PAGE EXCERPT -

Closer to what she now calls home, Ravndal serves on the Montana Chapter executive committee. Disturbed by the government-sanctioned slaughter of one-third of Yellowstone's buffalo herd, she spent the past two years developing an alternative to a federal plan for the animals. The Government Accounting Office conducted a comparative analysis of the two plans, but no final decision has been made. "The government's plan involves capturing bison that step across an invisible boundary, quarantining them and killing them," Ravndal says. "It's a dangerous precedent to treat wildlife like livestock in our first national park. They're not, and they don't warrant the same treatment."


Samara Swanston - New York, N.Y.
Vice Chair, New York City Group

Somehow, in the middle of the country's busiest city, Samara Swanston discovered the natural world. And somehow her little-girl heart knew it was sacred. The daughter of a jazz musician and a homemaker, Swanston grew up in the Bronx and Queens surrounded by more concrete and skyscrapers than fields and trees. But she loved to explore the plants and bugs in her own backyard. Sometimes she'd get on the bus with her mother and go to the beach in Asbury Park. "I felt such peace there by the waterfront, such a connection with the sacredness of nature," Swanston said.

So it made sense when, all grown up and freshly graduated from law school, she went to work on behalf of the environment. She has stopped a developer from building houses in a wetland and helped gain permanent protection for a 17,000-acre dwarf pine forest. As an Environmental Protection Agency Superfund attorney she earned the EPA Gold Medal - the agency's highest honor - for her work on environmental justice issues. Now she's executive director and general counsel for The Watchperson Project of Greenpoint-Williamsburg, an environmental advocacy organization. That's how she met Atlantic Chapter lobbyist John Stouffer, who convinced her to be a Sierra Club leader.

"I like to focus on open space and improving environmental quality in communities of color," she says. "If a tree can be planted, a tree should be planted. If there's a corner pocket of dirt by the freeway, then plant a shrub there."

Stored data entries:
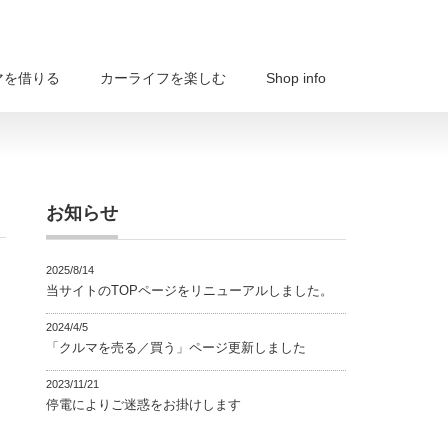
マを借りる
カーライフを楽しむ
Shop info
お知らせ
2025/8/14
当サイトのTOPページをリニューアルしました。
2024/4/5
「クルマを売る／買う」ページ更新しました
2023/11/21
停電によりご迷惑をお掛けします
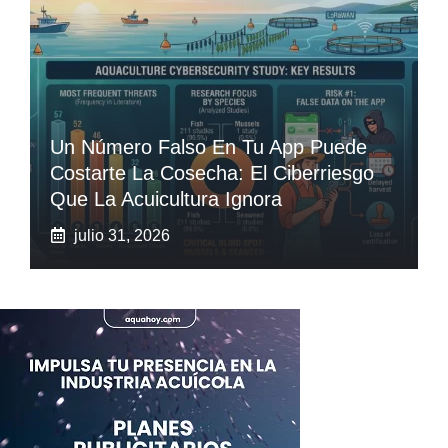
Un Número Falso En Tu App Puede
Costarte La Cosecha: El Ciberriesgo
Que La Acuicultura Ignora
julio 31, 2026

ACTIONS TO TAKE -
a – Reproduce the text of the stored data entries word for word, from the first entry through the last, and leave out the pictures.
b – Write the next part of the profiles of Sierra Club leaders, picking up right after their final sentence.

TASK ANSWERS -
a –
マを借りる
カーライフを楽しむ
Shop info
お知らせ
2025/8/14
当サイトのTOPページをリニューアルしました。
2024/4/5
「クルマを売る／買う」ページ更新しました
2023/11/21
停電によりご迷惑をお掛けします
Un Número Falso En Tu App Puede
Costarte La Cosecha: El Ciberriesgo
Que La Acuicultura Ignora
julio 31, 2026

b –
Lawson LeGate - Salt Lake City, Utah
Senior Southwest Regional Representative

Lawson LeGate draws inspiration from his great-great-great grandfather. He "found" him while poring over geneological information made available by the Mormon Church, prominent in Utah where LeGate lives. "In the early 1800s he was a settler in Ohio and Illinois," he says. "But then, at the ripe old age of 59, when he was already a grandfather, he traveled by covered wagon to the Oregon Territory and Northern California."

LeGate has taken to heart his ancestor's example that it's never really too late to change your life. "When I retire from the Sierra Club, I'm going to be a rock star," he says. "I love to sing and play the piano and guitar. I couldn't do the whole L.A. music scene, though, so I'll just be a low-key, regional rock star."

And then there is his father's example. A horseman who wanted to dramatize the need for hiking and riding trails, in the mid-1960s he rode his horse from Mexicali, Mexico to Vancouver, Canada. Perhaps with that feat in the back of his mind, LeGate - who trained as a classroom teacher - went to work for the Sierra Club in 1987. "One of my favorite aspects of the work is bringing new people into the movement, especially young people," says LeGate. More teacher than rock star, perhaps? Only his band members know for sure.